Boykottaufrufe und Existenzvernichtung gegen Bio-Unternehmer Joseph Wilhelm und Rapunzel Naturkost

Freitag, 22 Mai 2020 18:46
Boykottaufrufe und Existenzvernichtung gegen Bio-Unternehmer Joseph Wilhelm und Rapunzel Naturkost Quelle: Rapunzel Naturkost

Legau - Die Eigenheiten in der Corona-Pandemie nehmen in Europa weiter Fahrt auf. Während Kritiker der Maßnahmen auf der Straße von der Polizei verfolgt und verhaftet sowie sozial geächtet und als „Verschwörungstheoretiker“ gebrandmarkt werden, trifft es nun offenbar auch Unternehmer, die sich kritisch zum Virus und dem Umgang der Politiker damit äußern. Es offenbart sich damit immer mehr, dass das Coronavirus einen Vorwand für die totale Entrechtung und Überwachung der europäischen Bevölkerungen darstellen könnte, wie dies von einigen geglaubt wird und wie die harten Reaktionen gegen „Abweichler“ vermuten lassen.

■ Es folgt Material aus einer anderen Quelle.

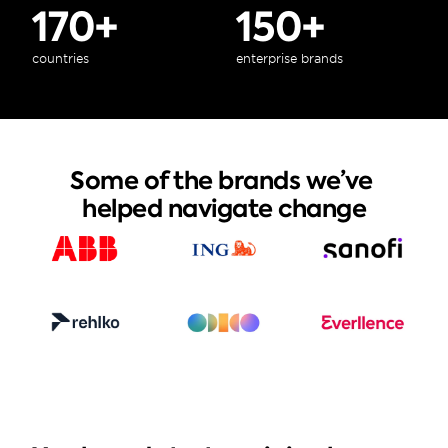
170+
150+
countries
enterprise brands
Some of the brands we’ve 
helped navigate change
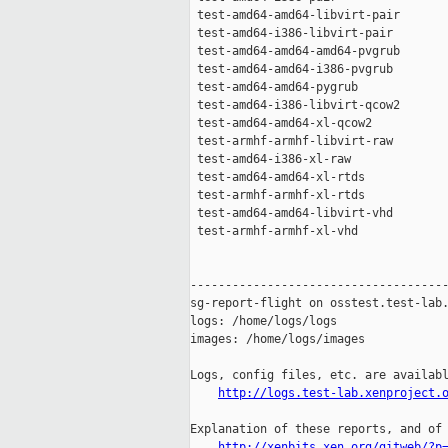
 test-amd64-amd64-libvirt-pair       
 test-amd64-i386-libvirt-pair        
 test-amd64-amd64-amd64-pvgrub       
 test-amd64-amd64-i386-pvgrub        
 test-amd64-amd64-pygrub             
 test-amd64-i386-libvirt-qcow2       
 test-amd64-amd64-xl-qcow2           
 test-armhf-armhf-libvirt-raw        
 test-amd64-i386-xl-raw              
 test-amd64-amd64-xl-rtds            
 test-armhf-armhf-xl-rtds            
 test-amd64-amd64-libvirt-vhd        
 test-armhf-armhf-xl-vhd             
-------------------------------------
sg-report-flight on osstest.test-lab.
logs: /home/logs/logs

images: /home/logs/images

Logs, config files, etc. are availabl
http://logs.test-lab.xenproject.
Explanation of these reports, and of 
http://xenbits.xen.org/gitweb/?p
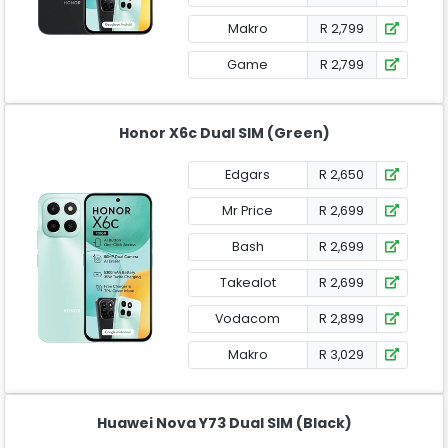
Makro
R 2,799
Game
R 2,799
Honor X6c Dual SIM (Green)
Edgars
R 2,650
Mr Price
R 2,699
Bash
R 2,699
Takealot
R 2,699
Vodacom
R 2,899
Makro
R 3,029
Huawei Nova Y73 Dual SIM (Black)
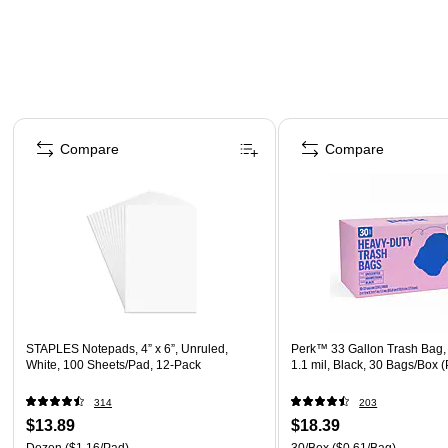
Page 1 of 4
Compare
Compare
STAPLES Notepads, 4” x 6”, Unruled,
Perk™ 33 Gallon Trash Bag,
White, 100 Sheets/Pad, 12‑Pack
1.1 mil, Black, 30 Bags/Box
314
203
$13.89
$18.39
Dozen
($1.16/Pad)
30/Box
($0.61/Bag)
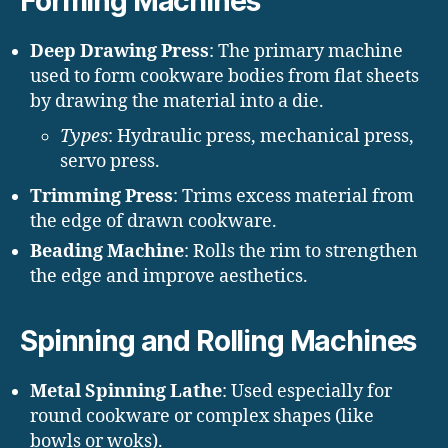
Forming Machines
Deep Drawing Press
: The primary machine
used to form cookware bodies from flat sheets
by drawing the material into a die.
Types
: Hydraulic press, mechanical press,
servo press.
Trimming Press
: Trims excess material from
the edge of drawn cookware.
Beading Machine
: Rolls the rim to strengthen
the edge and improve aesthetics.
Spinning and Rolling Machines
Metal Spinning Lathe
: Used especially for
round cookware or complex shapes (like
bowls or woks).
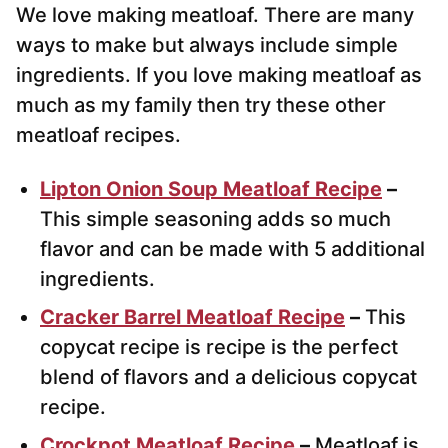
We love making meatloaf. There are many
ways to make but always include simple
ingredients. If you love making meatloaf as
much as my family then try these other
meatloaf recipes.
Lipton Onion Soup Meatloaf Recipe
–
This simple seasoning adds so much
flavor and can be made with 5 additional
ingredients.
Cracker Barrel Meatloaf Recipe
–
This
copycat recipe is recipe is the perfect
blend of flavors and a delicious copycat
recipe.
Crockpot Meatloaf Recipe
–
Meatloaf is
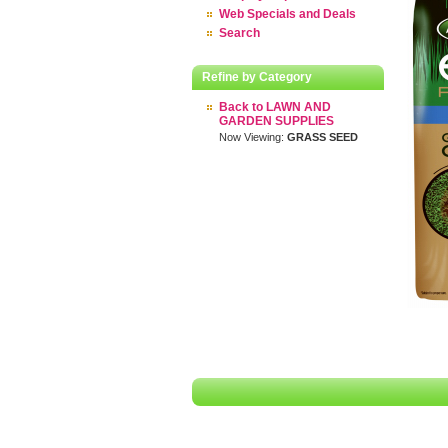
Web Specials and Deals
Search
Refine by Category
Back to LAWN AND
GARDEN SUPPLIES
Now Viewing:
GRASS SEED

Boykottaufruf gegen Bio-Unternehmer nach Corona-Kritik

Nun traf es den in Bayern ansässigen Unternehmer Joseph Wilhelm, den Gründer und Chef von „Rapunzel Naturkost“. Ihm wird zum Verhängnis, dass er die Zwangsmaßnahmen zur Eindämmung der Corona-Pandemie öffentlich kritisierte und die (ohnehin wirkungslosen) Masken als „Maulkörbe“ bezeichnete. Das genügte bereits, um ein politisches Kartell gegen ihn aufzuhetzen.

Zunächst kündigte die Schweizer Apotheke Coop Vitality an, keine Produkte mehr von Wilhelm und seiner Marke Rapunzel mehr zu verkaufen. Generell dürfte man in der Schweiz besonders „sensibel“ auf Corona-Kritik reagieren, wie auch die Verhaftung und Einweisung des Corona-kritischen Artzes Dr. Thomas Binder durch Schweizer Behörden verdeutlichte.

Auch „linke“ Reformhäuser wollen Rapunzel boykottieren

Und nun ziehen auch diverse Reformhäuser in Deutschland nach, die bisher Hauptabnehmer der Rapunzel-Produkte bildete. Die generell von eher linkem Publikum frequentierten Bio-Läden überlegen, Wilhelms Produkte aus dem Sortiment zu streichen.

Geradezu in vorauseilendem Gehorsam (möglicherweise sogar abgelesen) äußerte sich der Vorstand der Genossenschaft der Reformhäuser, Rainer Plum, gegenüber dem Onlinemagazin t-online.de zu der Causa: „Ich distanziere mich hiermit ganz eindeutig und vollständig von Thesen und Aussagen, die die Leugnung des Coronavirus und seiner gesundheitlichen Auswirkungen als Grundlage haben. Meine Aufgabe als Vorstand der Reformhaus eG und Arbeitgeber ist es, meiner Sorgfaltspflicht gewissenhaft nachzukommen.“

Die Sorgfaltspflicht besteht für den „aufrichtigen“ Rainer Plum also scheinbar darin, Menschen zu bevormunden und jegliche gerechtfertigte Kritik abzuwürgen bzw. zu diskreditieren?

Produkte der Firma Rapunzel kann man übrigens auch direkt auf deren Webseite beziehen. Ganz ohne Reformhäuser und „links-alternatives“ Moralapostel-Publikum.